Posted by: Tim Estes | February 11, 2007 at 12:30 PM
Dan - it's amazing to me that pundits have concentrated on the idea of parsing *queries* :
"Rather than focusing all this NLP power on understanding the typical 2 or 3 word search query, why not help advertisers better target their ads on unstructured content?"
Couldn't there be something else out there to parse like, say, the entire web? To think that NLP search is about parsing queries (alone) it to miss the point entirely.
Posted by: Matthew Hurst | February 12, 2007 at 11:01 AM
Is this technology going to making end-uers a little paranoid? Some users were paranoid when Google starting putting targeted ads in GMail by picking up key words. Powerset is talking about actually understanding what emails are about. This is a huge.

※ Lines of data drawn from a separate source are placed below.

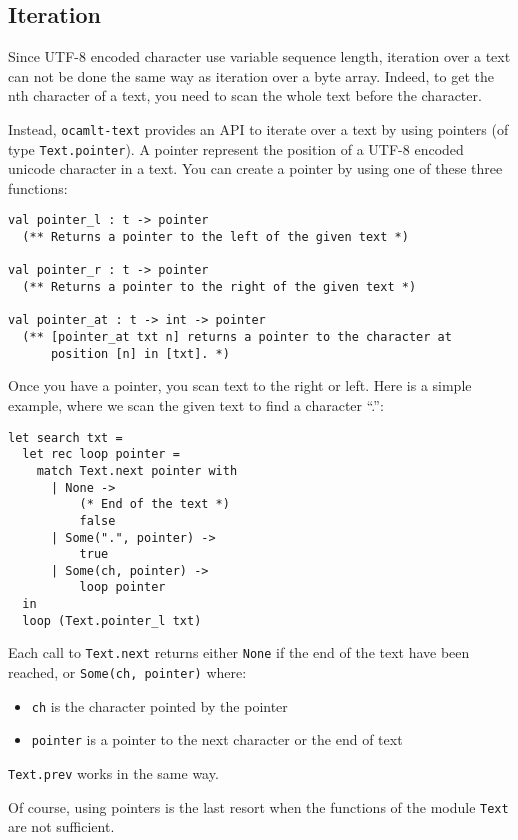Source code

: \documentclass{article}
\newcommand{\oct}{\texttt{ocamlt-text}\xspace}
\begin{document}
\subsection{Iteration}

Since UTF-8 encoded character use variable sequence length, iteration
over a text can not be done the same way as iteration over a byte
array. Indeed, to get the nth character of a text, you need to scan
the whole text before the character.

Instead, \oct provides an API to iterate over a text by using pointers
(of type \texttt{Text.pointer}). A pointer represent the position of a
UTF-8 encoded unicode character in a text. You can create a pointer by
using one of these three functions:

\begin{verbatim}
val pointer_l : t -> pointer
  (** Returns a pointer to the left of the given text *)

val pointer_r : t -> pointer
  (** Returns a pointer to the right of the given text *)

val pointer_at : t -> int -> pointer
  (** [pointer_at txt n] returns a pointer to the character at
      position [n] in [txt]. *)
\end{verbatim}

Once you have a pointer, you scan text to the right or left. Here is a
simple example, where we scan the given text to find a character ``.'':

\begin{verbatim}
let search txt =
  let rec loop pointer =
    match Text.next pointer with
      | None ->
          (* End of the text *)
          false
      | Some(".", pointer) ->
          true
      | Some(ch, pointer) ->
          loop pointer
  in
  loop (Text.pointer_l txt)
\end{verbatim}

Each call to \texttt{Text.next} returns either \texttt{None} if the
end of the text have been reached, or \texttt{Some(ch, pointer)} where:

\begin{itemize}
\item \texttt{ch} is the character pointed by the pointer
\item \texttt{pointer} is a pointer to the next character or the end of text
\end{itemize}

\texttt{Text.prev} works in the same way.

Of course, using pointers is the last resort when the functions of the
module \texttt{Text} are not sufficient.
\end{document}
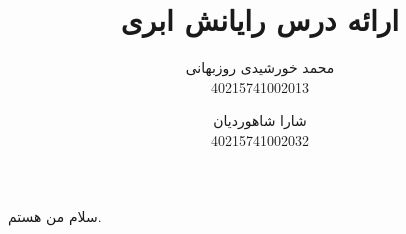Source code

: \documentclass{book}
\title{ارائه درس رایانش ابری}
\author{محمد خورشیدی روزبهانی\\40215741002013 \and شارا شاهوردیان\\40215741002032}
\date{}
\begin{document}
    \maketitle

    \tableofcontents

    سلام من هستم.
\end{document}
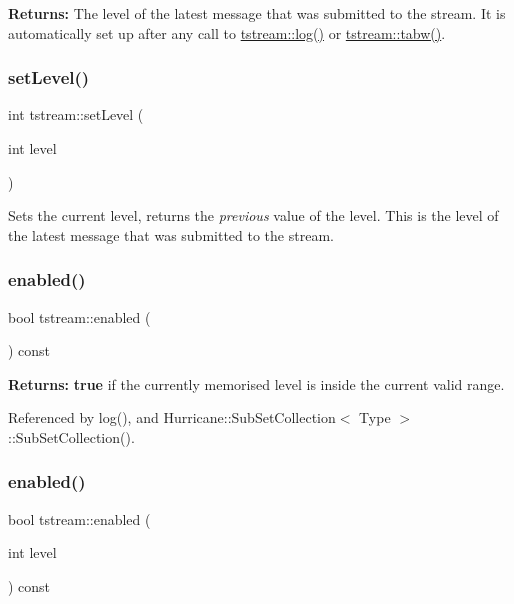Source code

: {\bfseries Returns\+:} The level of the latest message that was submitted to the stream. It is automatically set up after any call to \hyperlink{clasststream_a1fe9745dc492e891a6e765e34fa082c3}{tstream\+::log()} or \hyperlink{clasststream_a5aa7a21d7b95f1bf40e68b5b13118fd0}{tstream\+::tabw()}. \mbox{\label{clasststream_a37fa7894d7ae83674ee7cb5a69a4c4a5}} 
\subsubsection{\texorpdfstring{set\+Level()}{setLevel()}}
{\footnotesize\ttfamily int tstream\+::set\+Level (\begin{DoxyParamCaption}\item[{int}]{level }\end{DoxyParamCaption})\hspace{0.3cm}{\ttfamily [inline]}}

Sets the current level, returns the {\itshape previous} value of the level. This is the level of the latest message that was submitted to the stream. \mbox{\label{clasststream_a01303d5c2c5cd83d06985622ca50d77b}} 
\subsubsection{\texorpdfstring{enabled()}{enabled()}\hspace{0.1cm}{\footnotesize\ttfamily [1/2]}}
{\footnotesize\ttfamily bool tstream\+::enabled (\begin{DoxyParamCaption}{ }\end{DoxyParamCaption}) const\hspace{0.3cm}{\ttfamily [inline]}}

{\bfseries Returns\+:} {\bfseries true} if the currently memorised level is inside the current valid range. 

Referenced by log(), and Hurricane\+::\+Sub\+Set\+Collection$<$ Type $>$\+::\+Sub\+Set\+Collection().

\mbox{\label{clasststream_a3dab6aeefd316ad326a29cec3c2c574b}} 
\subsubsection{\texorpdfstring{enabled()}{enabled()}\hspace{0.1cm}{\footnotesize\ttfamily [2/2]}}
{\footnotesize\ttfamily bool tstream\+::enabled (\begin{DoxyParamCaption}\item[{int}]{level }\end{DoxyParamCaption}) const\hspace{0.3cm}{\ttfamily [inline]}}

Or will users get over it like they did for GMail?
Posted by: bored | February 12, 2007 at 11:34 AM
It's worth noting that Google didn't invent the search ad auction -- that was Overture, who were bought by Yahoo. Overture sued Google over patent infringement and Google settled for roughly $300 milion in Google stocks in 2004[1]. Google changed the acution mechanism (in a very important way), but they didn't invent the model.
[1] http://www.thestreet.com/tech/georgemannes/10177217.html
Posted by: K G | March 30, 2007 at 11:50 AM